▸ **Aim of the task**
In the entries below, count the lines that hold the string "нападу" and state only that count.

▸ **Given records**
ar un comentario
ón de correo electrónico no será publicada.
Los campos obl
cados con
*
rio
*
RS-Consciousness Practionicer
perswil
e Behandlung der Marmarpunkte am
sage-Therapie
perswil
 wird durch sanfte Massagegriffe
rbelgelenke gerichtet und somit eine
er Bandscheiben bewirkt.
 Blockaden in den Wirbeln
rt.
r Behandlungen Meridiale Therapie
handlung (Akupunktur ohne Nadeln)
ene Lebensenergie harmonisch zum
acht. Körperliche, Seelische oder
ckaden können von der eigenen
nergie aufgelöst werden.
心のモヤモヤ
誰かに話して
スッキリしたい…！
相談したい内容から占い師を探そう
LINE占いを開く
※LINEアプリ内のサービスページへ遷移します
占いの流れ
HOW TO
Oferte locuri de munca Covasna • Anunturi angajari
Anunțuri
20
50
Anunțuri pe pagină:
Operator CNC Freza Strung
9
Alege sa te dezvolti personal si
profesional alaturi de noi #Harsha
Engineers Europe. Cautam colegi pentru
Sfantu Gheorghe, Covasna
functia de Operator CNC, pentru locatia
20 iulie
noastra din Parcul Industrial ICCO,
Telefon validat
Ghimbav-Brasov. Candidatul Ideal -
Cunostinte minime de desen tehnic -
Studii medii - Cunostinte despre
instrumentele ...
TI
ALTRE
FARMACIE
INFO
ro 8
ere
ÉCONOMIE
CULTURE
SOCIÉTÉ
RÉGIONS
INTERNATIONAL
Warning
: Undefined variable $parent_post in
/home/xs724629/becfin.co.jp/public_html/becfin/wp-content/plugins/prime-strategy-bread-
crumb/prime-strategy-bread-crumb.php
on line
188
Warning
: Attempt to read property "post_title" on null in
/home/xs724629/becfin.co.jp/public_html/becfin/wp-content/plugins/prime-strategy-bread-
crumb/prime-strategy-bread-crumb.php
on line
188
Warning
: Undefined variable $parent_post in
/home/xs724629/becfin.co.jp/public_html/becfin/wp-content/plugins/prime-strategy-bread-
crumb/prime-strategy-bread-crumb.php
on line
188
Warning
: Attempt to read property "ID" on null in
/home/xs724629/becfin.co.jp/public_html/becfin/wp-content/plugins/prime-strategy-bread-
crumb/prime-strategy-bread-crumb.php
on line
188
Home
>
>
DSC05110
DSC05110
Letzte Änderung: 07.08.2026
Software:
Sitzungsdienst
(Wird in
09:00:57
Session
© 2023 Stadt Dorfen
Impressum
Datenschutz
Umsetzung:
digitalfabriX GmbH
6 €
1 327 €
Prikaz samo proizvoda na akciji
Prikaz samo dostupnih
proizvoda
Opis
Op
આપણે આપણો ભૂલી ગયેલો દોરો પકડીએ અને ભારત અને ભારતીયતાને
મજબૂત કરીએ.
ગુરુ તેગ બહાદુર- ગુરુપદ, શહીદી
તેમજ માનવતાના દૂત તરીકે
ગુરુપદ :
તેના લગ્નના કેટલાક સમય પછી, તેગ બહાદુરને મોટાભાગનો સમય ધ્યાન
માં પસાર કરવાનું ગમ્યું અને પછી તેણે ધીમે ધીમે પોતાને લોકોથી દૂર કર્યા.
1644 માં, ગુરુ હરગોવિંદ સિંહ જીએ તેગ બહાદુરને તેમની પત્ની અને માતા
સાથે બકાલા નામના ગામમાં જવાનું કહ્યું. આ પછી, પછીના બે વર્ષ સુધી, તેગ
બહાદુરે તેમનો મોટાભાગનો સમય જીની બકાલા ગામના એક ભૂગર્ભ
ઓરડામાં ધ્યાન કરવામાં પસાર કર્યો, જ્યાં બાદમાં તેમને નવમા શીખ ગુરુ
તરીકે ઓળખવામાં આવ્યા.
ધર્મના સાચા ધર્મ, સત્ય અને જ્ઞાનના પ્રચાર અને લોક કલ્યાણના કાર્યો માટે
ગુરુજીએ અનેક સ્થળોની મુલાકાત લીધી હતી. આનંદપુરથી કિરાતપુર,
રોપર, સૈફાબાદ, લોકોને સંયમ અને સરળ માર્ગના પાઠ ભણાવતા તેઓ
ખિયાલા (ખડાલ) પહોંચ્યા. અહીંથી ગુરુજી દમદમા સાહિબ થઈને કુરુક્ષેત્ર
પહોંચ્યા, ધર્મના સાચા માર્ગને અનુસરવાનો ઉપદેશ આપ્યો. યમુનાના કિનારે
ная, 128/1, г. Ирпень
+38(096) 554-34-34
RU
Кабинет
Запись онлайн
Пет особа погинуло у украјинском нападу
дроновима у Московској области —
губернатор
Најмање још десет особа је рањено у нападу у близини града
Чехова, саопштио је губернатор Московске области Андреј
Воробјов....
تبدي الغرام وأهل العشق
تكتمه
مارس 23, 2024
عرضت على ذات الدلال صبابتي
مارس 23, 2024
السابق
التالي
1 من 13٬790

▸ **Problem solution**
2